Nie wiem, która możliwość jest najbardziej odpowiednia do wybranego celu? Do tej pory miałam okazje lonżować na czambonie skórzanym i wypinaczach zwykłych. Jestem albo za trójkątami albo za uwiązami, ale nie chce też kombinować, więc jeśli jest duże ryzyko, że coś pójdzie nie tak i skutek będzie odwrotny od zamierzonego, to zrezygnuję z pracy na lonży i postaram się wypracować choć trochę te plecy z siodła..
quanta Z racji iż uważam Ciebie za bardzo mądrą, doświadczoną i obytą z końmi osobę to mam pytanie. Jak zapinasz lonże i dlaczego akurat w taki sposób? :kwiatek:
1
lizzy   Bo ja na hubertusie gonię stajnie a nie lisa :)
02 marca 2013 21:31
BS ok. Chodziło mi o sytuację opisaną. Co DOKŁADNIE byś zrobiła 🙂
1
lizzy   Bo ja na hubertusie gonię stajnie a nie lisa :)
02 marca 2013 21:47
Ja już nie mam tego problemu, dzięki forumowej Tunridzie. Jestem po prostu ciekawa Twojej opinii.
Koń robił to z lenistwa czy też próby pokazania kto tu rządzi. Włazi do środka, nie boi się niczego, dębuje na lonżującego.
Ale taką ją kocham i akceptuję, ze wszystkimi wadami i zaletami!🙂

Ależ nikt Ci nie broni kochać swojego kulawego, sztywnego i pozbawionego koniecznych do jakiegokolwiek użytkowania mięśni konia - tylko jeszcze oprócz tej miłości przydałaby się wizyta weterynarza 🙄
Orzeszkowa, to ty nie wiedzialas? Jak sie konia kocha, to jemu nic innego nie potrzeba! Chocby kwiczal z bolu, chocby targal swoje nogi jak jakis paralityk, co tam, wlasciciel przeciez go kocha, kon bedzie taki szczesliwy  🙄
lizzy   Bo ja na hubertusie gonię stajnie a nie lisa :)
02 marca 2013 22:16
Ehh, gdyby było tak łatwo  🤣
quanta Z racji iż uważam Ciebie za bardzo mądrą, doświadczoną i obytą z końmi osobę to mam pytanie. Jak zapinasz lonże i dlaczego akurat w taki sposób? :kwiatek:


O właśnie, podpinam się pod to! Obejrzałam specjalnie większość zdjęć w galerii Quanty z tego lonżowania i z tego co się dopatrzyłam lonża jest zapięta za wewnętrzne kółko i przewleczona przez wewnętrzne do ręki jeźdźca. Tyle się słyszy, że taki efekt powoduje tzw. "dziadka do orzechów" i w razie ciągnięcia wbija się w końskie podniebienie, ale kiedy widzi się takie zapięcie u doświadczonej osoby to trudno mięć wątpliwość, że lonża jest źle zapięta i działa niepoprawnie, agresywnie czy zadaje ból..

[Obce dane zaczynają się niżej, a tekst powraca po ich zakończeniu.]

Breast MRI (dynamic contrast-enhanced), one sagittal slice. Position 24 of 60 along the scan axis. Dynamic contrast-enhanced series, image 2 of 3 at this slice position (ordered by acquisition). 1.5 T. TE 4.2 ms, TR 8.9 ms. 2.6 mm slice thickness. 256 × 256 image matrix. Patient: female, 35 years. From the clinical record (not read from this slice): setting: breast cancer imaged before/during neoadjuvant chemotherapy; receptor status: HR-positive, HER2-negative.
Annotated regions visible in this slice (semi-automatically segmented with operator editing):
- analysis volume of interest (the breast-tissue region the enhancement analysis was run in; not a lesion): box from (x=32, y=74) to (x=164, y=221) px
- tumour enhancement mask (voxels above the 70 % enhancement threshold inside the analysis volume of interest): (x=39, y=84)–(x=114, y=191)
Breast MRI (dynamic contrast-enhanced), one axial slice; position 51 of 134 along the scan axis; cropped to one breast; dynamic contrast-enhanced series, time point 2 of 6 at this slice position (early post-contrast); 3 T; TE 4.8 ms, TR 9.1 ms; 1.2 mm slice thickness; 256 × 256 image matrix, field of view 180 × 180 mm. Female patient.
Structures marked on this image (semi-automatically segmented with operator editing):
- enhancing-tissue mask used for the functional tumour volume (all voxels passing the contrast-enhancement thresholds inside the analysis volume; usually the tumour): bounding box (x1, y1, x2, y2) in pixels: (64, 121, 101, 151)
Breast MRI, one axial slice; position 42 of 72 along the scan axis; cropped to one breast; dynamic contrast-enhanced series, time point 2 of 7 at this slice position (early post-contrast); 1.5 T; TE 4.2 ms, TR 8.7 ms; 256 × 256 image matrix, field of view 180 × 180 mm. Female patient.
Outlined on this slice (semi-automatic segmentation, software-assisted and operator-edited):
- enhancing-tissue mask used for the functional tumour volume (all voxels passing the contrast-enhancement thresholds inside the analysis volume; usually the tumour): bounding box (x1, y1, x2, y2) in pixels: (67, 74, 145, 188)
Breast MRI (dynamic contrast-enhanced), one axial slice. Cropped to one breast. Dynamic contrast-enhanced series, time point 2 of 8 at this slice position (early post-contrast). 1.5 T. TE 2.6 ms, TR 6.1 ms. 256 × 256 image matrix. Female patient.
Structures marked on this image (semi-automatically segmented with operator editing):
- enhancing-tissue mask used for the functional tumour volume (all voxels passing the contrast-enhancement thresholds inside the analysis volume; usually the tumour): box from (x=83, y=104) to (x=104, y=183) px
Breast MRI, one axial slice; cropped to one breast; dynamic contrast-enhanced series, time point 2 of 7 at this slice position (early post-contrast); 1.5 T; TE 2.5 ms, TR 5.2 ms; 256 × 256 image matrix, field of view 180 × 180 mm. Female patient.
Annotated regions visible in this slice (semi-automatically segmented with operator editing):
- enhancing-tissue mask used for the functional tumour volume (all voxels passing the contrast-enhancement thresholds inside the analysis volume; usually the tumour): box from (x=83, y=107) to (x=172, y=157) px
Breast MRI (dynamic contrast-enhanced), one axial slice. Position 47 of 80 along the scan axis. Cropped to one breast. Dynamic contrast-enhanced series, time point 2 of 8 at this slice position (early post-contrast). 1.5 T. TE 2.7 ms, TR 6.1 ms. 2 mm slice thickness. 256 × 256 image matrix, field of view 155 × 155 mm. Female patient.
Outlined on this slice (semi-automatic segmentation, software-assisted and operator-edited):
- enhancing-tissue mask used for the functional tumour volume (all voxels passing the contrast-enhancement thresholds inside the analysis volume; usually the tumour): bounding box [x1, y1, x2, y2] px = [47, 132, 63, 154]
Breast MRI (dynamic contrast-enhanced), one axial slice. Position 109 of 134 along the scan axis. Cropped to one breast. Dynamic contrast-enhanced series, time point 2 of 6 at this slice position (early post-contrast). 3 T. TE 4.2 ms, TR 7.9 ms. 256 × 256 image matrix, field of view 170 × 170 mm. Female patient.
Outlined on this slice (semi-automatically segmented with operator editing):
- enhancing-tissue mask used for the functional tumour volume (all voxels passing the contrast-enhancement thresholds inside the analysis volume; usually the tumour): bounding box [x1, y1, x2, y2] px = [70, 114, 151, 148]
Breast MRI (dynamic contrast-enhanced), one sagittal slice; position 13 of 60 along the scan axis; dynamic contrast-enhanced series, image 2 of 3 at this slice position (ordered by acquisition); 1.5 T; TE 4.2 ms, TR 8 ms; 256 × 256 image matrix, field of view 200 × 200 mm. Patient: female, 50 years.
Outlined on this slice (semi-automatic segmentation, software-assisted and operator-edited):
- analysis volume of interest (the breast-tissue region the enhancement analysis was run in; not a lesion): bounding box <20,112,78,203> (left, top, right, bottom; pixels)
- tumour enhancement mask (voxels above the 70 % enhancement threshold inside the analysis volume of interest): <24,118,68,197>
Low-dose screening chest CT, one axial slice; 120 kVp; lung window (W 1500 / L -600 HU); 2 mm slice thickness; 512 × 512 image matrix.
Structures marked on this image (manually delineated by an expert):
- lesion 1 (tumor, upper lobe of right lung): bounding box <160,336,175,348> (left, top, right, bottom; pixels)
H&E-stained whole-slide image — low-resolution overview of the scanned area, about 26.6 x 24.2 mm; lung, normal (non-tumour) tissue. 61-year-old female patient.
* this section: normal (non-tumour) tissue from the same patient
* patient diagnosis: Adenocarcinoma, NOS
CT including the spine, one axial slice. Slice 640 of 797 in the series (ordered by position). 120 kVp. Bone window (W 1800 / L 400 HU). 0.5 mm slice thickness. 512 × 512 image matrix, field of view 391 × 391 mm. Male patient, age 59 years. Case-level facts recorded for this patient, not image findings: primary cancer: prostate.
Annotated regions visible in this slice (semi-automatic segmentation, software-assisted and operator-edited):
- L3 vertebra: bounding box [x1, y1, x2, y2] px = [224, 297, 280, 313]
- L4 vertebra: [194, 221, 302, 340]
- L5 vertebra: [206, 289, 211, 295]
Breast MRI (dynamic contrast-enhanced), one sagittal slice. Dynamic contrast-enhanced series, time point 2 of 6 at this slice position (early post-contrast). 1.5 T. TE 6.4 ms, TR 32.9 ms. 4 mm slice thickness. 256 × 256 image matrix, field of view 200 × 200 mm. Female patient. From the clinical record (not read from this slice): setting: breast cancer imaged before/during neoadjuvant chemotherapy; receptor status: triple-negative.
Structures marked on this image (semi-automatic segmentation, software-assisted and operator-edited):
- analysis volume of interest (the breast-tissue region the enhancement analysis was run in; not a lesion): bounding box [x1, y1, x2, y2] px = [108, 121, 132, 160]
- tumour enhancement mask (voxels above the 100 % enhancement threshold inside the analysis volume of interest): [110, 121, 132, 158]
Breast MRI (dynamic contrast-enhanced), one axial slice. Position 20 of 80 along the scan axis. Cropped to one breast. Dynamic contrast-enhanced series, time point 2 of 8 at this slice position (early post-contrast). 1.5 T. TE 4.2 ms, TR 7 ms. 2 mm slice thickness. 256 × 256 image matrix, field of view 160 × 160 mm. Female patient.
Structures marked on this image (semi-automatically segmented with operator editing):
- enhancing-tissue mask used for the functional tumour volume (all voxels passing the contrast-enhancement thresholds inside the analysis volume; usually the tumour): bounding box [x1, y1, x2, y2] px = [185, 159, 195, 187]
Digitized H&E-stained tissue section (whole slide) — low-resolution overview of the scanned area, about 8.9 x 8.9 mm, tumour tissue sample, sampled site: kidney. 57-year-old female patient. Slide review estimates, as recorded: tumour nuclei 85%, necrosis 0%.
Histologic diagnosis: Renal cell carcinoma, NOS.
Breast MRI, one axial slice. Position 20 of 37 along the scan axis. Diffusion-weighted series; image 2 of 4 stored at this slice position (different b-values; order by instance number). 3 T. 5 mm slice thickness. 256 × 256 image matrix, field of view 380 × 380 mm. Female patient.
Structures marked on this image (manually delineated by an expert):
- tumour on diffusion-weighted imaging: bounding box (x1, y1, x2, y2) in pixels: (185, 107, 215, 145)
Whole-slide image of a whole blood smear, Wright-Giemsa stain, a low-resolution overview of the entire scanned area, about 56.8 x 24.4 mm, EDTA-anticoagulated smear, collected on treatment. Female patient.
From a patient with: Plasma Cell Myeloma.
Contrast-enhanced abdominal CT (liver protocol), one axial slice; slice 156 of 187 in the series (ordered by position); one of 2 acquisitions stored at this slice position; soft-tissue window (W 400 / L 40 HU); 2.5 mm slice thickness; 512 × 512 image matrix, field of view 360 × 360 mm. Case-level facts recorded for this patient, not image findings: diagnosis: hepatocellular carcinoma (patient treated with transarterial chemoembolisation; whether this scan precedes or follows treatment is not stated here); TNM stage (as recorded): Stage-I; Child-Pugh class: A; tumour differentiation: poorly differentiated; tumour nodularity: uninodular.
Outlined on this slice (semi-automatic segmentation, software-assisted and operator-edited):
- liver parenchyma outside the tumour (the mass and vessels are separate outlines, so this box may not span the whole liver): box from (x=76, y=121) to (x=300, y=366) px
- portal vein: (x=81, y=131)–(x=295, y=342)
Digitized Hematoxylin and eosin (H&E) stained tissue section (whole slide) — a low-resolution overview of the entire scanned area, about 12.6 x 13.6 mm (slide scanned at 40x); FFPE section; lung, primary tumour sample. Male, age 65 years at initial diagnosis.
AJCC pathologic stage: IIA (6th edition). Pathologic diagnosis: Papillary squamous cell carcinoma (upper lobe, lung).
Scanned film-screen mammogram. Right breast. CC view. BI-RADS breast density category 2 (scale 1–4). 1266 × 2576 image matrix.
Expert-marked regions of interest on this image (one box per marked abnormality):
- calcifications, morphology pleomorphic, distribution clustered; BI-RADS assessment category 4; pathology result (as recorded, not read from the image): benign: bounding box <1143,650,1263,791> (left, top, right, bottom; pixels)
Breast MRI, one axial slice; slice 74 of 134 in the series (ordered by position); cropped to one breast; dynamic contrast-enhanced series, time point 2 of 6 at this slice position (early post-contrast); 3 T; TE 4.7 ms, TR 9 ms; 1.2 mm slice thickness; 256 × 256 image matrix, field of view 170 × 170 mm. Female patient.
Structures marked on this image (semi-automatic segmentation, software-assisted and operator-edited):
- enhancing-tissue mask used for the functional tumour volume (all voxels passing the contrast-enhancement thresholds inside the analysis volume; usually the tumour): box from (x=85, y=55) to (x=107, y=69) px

Ja wiem, że każdy ma swoja teorię co do przypinania lonży, bo jeden powie, żeby nie zapinać przez potylicę, drugi żeby nie przypinać tylko do wewnętrznego, bo się wędzidło przeciąga, trzeci stoi murem za kawecanem a upiera się, że na ogłowiu jest źle. Ostatnio jak lonżowałam to przypinałam po prostu do wewnętrznego, ale też tym przekonana nie jestem.. Każda teoria ma też swoje argumenty i ciężko wybrać co jest najodpowiedniejsze..
Quanta, powiedz co o tym sądzisz 😉
gllosia :emota200609316: przejrzałam każdy album quanty i na najnowszych zdjęciach jest tak jak piszesz-zapięta za zewnętrzne i przez wewnętrzne. Ale jak dobrnęłam do dalszych zdjęć, gdzie Karolek pracował na wypinaczach, to lonża była zapięta za wew. kółko.